Turn the lines of the listing below, from the one containing "locality: Santa Ana." through the last line, into a numbered list, skipping any blank lines.
* Start Excerpted records *
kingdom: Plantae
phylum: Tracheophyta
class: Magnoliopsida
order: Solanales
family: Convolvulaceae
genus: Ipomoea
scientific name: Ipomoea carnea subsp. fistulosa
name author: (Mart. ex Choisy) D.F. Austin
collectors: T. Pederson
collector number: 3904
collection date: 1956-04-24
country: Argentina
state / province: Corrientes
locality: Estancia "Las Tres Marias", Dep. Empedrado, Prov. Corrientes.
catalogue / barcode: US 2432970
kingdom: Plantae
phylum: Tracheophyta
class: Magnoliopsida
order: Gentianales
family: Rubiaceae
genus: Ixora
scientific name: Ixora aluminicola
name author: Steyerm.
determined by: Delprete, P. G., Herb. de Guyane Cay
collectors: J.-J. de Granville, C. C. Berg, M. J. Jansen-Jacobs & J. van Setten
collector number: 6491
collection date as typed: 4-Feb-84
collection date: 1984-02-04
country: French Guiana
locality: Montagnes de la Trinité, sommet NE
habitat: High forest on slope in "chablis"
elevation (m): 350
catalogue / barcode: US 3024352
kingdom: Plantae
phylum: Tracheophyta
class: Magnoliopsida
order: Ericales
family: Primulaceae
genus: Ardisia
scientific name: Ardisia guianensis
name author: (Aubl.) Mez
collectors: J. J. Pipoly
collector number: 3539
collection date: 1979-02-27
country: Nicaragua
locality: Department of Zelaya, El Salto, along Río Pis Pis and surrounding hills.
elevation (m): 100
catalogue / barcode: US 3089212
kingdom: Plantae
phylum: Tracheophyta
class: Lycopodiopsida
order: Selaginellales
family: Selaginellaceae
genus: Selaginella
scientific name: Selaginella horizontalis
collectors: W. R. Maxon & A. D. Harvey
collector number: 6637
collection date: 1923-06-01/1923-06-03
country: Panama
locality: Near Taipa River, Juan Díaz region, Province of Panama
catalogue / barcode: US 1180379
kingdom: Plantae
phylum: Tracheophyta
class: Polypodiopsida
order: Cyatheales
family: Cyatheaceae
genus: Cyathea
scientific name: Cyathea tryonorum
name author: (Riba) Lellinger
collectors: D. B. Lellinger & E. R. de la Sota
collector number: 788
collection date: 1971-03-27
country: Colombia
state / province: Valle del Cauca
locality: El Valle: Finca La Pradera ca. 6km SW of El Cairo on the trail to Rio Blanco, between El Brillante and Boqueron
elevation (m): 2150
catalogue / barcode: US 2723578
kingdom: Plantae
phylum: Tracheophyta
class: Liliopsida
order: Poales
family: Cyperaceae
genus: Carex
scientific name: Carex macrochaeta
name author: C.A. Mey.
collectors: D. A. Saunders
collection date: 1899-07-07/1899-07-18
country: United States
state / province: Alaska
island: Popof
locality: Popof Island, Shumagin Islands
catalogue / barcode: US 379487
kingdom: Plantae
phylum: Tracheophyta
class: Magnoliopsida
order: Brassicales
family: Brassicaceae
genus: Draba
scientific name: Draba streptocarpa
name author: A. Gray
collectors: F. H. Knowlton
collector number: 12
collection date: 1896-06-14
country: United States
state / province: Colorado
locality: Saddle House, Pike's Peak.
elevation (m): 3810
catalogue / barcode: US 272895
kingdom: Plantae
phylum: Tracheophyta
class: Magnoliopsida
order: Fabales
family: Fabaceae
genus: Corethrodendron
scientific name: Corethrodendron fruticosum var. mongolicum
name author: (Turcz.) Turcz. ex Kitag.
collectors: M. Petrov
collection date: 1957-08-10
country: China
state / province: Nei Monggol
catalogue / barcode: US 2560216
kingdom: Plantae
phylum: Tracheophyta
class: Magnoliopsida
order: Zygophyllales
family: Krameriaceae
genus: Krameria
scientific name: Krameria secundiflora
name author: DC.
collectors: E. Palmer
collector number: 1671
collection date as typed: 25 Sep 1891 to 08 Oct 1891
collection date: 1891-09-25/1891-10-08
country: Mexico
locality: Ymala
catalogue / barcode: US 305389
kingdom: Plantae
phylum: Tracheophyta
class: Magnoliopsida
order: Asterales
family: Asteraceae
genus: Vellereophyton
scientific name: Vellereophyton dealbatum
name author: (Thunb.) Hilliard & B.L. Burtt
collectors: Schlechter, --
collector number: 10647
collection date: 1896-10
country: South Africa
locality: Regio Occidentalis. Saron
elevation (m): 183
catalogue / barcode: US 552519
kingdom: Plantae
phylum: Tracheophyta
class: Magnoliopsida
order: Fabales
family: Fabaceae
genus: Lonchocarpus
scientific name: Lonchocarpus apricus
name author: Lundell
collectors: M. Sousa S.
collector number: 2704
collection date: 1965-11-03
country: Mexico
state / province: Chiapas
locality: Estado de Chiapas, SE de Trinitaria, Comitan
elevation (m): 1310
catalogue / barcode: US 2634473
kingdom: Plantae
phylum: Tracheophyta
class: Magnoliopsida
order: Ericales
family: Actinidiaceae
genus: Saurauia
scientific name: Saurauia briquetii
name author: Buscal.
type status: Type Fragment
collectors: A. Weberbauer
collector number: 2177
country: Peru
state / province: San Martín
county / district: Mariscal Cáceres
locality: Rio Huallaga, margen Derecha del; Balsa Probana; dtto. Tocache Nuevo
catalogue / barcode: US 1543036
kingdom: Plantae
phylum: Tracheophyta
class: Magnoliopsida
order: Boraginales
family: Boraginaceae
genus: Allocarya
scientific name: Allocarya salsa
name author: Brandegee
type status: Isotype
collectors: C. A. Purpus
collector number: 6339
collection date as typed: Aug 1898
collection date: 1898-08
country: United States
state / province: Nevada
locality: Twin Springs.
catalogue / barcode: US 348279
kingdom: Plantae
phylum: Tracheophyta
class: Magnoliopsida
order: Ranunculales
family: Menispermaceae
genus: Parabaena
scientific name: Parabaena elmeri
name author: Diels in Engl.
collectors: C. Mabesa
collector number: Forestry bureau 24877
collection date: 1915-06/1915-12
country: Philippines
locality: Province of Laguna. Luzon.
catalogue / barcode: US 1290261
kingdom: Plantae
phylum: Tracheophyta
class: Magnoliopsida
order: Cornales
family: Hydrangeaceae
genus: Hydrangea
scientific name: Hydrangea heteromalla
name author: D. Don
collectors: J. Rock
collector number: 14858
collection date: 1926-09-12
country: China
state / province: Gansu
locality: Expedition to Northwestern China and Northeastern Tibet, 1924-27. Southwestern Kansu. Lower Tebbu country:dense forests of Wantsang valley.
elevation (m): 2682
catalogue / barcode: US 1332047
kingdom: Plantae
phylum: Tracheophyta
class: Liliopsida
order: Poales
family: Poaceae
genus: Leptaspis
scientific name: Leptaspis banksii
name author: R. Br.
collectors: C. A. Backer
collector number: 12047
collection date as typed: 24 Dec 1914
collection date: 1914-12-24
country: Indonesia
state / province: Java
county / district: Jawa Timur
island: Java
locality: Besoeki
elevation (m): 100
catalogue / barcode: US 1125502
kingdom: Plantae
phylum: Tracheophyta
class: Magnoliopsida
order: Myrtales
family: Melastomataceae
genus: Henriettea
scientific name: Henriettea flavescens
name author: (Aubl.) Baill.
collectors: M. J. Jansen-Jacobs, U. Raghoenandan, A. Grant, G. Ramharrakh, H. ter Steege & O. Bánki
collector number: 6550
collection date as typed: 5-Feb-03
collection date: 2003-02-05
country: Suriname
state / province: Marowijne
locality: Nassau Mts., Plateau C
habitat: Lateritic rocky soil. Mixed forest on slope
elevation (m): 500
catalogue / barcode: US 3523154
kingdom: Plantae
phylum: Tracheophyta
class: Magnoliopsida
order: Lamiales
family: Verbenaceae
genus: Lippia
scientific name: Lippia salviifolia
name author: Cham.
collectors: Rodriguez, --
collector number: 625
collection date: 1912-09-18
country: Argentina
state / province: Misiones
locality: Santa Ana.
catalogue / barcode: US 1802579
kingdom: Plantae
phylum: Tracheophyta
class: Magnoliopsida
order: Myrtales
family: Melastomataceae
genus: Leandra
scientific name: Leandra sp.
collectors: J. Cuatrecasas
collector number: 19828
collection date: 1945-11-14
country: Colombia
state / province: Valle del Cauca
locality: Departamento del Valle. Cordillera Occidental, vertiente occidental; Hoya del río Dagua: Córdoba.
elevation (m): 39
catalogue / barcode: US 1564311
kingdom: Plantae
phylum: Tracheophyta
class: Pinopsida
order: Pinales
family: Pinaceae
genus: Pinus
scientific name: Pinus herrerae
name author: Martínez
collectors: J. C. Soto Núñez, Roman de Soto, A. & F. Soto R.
* End Excerpted records *
__Answer below__.
1. locality: Santa Ana.
2. catalogue / barcode: US 1802579
3. kingdom: Plantae
4. phylum: Tracheophyta
5. class: Magnoliopsida
6. order: Myrtales
7. family: Melastomataceae
8. genus: Leandra
9. scientific name: Leandra sp.
10. collectors: J. Cuatrecasas
11. collector number: 19828
12. collection date: 1945-11-14
13. country: Colombia
14. state / province: Valle del Cauca
15. locality: Departamento del Valle. Cordillera Occidental, vertiente occidental; Hoya del río Dagua: Córdoba.
16. elevation (m): 39
17. catalogue / barcode: US 1564311
18. kingdom: Plantae
19. phylum: Tracheophyta
20. class: Pinopsida
21. order: Pinales
22. family: Pinaceae
23. genus: Pinus
24. scientific name: Pinus herrerae
25. name author: Martínez
26. collectors: J. C. Soto Núñez, Roman de Soto, A. & F. Soto R.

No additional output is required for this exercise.